● **TASKS FOR THIS EXERCISE**
1 – Answer these questions using the text on Maven SCM deployment:
(a) Since which Maven version can the appended "module" name be corrected?
(b) Which property controls the name that gets appended?
(c) What value does the simplified developerConnection hold?
2 – Copy the passage of the text on Maven SCM deployment that starts at "Adding to the" and ends at "the parent pom.".

● **TEXT FOR ANALYSIS**
"""

Adding to the already great background information given, in order to still deploy with a valid scm url, since Maven 3.5 you can correct the "module" name that gets appended per the project.directory property:
<properties>
<project.directory>${project.artifactId}</project.directory>
</properties>
And then you just simplify your developerConnection to not include the artifactId anymore since it will be appended as the project.directory:
<scm>
<developerConnection>scm:git:git#server:</developerConnection>
</scm>
Assuming this doesn't conflict with any other goals, that should allow a deploy goal to do its job with the correct git url for a non-multi-module Maven project where you've defined the scm.developerConnection in the parent pom.

"""

● **PROVIDED INFORMATION**
"""

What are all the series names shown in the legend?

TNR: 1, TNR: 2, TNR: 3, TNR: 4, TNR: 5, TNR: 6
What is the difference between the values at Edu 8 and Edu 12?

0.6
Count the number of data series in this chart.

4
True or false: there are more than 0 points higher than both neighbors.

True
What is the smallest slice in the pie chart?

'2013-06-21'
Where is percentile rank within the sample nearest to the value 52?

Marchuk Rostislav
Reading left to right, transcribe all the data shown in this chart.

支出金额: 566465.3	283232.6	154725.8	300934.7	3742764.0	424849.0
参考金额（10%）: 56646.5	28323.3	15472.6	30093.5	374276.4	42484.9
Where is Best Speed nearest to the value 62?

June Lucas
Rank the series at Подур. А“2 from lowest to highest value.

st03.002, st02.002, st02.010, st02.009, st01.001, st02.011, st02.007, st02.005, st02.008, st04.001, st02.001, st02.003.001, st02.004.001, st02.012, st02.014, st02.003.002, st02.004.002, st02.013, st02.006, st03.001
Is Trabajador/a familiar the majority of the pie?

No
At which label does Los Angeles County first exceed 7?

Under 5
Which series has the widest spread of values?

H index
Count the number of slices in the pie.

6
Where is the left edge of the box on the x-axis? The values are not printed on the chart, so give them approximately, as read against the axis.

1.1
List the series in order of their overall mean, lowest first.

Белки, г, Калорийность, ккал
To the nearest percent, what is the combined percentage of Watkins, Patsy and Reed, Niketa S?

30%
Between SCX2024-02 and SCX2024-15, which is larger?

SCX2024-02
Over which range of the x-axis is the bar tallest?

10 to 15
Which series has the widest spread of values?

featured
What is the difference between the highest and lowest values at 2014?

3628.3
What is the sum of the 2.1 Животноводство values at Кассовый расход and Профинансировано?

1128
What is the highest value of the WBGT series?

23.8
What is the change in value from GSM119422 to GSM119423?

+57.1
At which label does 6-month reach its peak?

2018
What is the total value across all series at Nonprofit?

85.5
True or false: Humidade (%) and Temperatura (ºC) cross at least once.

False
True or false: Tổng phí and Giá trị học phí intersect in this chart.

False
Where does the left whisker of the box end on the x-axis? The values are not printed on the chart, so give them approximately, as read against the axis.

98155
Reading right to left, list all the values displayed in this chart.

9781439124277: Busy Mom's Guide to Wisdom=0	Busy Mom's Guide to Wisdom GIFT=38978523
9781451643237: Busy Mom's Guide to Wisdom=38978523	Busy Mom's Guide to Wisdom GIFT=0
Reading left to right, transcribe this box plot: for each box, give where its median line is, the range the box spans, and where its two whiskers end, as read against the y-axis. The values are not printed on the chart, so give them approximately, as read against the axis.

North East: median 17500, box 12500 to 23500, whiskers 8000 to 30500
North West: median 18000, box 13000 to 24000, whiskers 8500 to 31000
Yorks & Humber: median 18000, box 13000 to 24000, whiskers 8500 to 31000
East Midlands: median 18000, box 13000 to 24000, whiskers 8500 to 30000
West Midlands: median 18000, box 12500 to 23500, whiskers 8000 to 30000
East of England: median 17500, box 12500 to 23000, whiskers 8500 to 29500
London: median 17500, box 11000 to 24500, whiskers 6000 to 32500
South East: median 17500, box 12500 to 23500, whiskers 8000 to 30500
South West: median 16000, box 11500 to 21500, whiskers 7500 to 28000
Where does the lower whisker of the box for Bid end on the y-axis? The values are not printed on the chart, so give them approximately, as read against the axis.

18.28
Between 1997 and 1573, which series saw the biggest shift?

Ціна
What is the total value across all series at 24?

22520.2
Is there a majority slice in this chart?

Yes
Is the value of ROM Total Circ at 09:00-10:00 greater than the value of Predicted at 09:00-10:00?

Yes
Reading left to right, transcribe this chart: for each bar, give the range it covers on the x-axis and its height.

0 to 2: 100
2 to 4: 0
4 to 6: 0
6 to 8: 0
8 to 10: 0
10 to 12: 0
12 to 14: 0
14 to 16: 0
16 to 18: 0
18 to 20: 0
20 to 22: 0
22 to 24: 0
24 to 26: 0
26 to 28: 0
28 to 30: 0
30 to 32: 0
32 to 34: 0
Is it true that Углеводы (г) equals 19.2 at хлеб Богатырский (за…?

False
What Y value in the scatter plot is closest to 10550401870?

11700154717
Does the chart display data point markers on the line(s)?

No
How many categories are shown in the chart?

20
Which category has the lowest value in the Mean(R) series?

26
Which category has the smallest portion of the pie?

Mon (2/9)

"""

● **TASK RESPONSES**
1 –
(a) Maven 3.5
(b) project.directory
(c) scm:git:git#server:

2 –
Adding to the already great background information given, in order to still deploy with a valid scm url, since Maven 3.5 you can correct the "module" name that gets appended per the project.directory property:
<properties>
<project.directory>${project.artifactId}</project.directory>
</properties>
And then you just simplify your developerConnection to not include the artifactId anymore since it will be appended as the project.directory:
<scm>
<developerConnection>scm:git:git#server:</developerConnection>
</scm>
Assuming this doesn't conflict with any other goals, that should allow a deploy goal to do its job with the correct git url for a non-multi-module Maven project where you've defined the scm.developerConnection in the parent pom.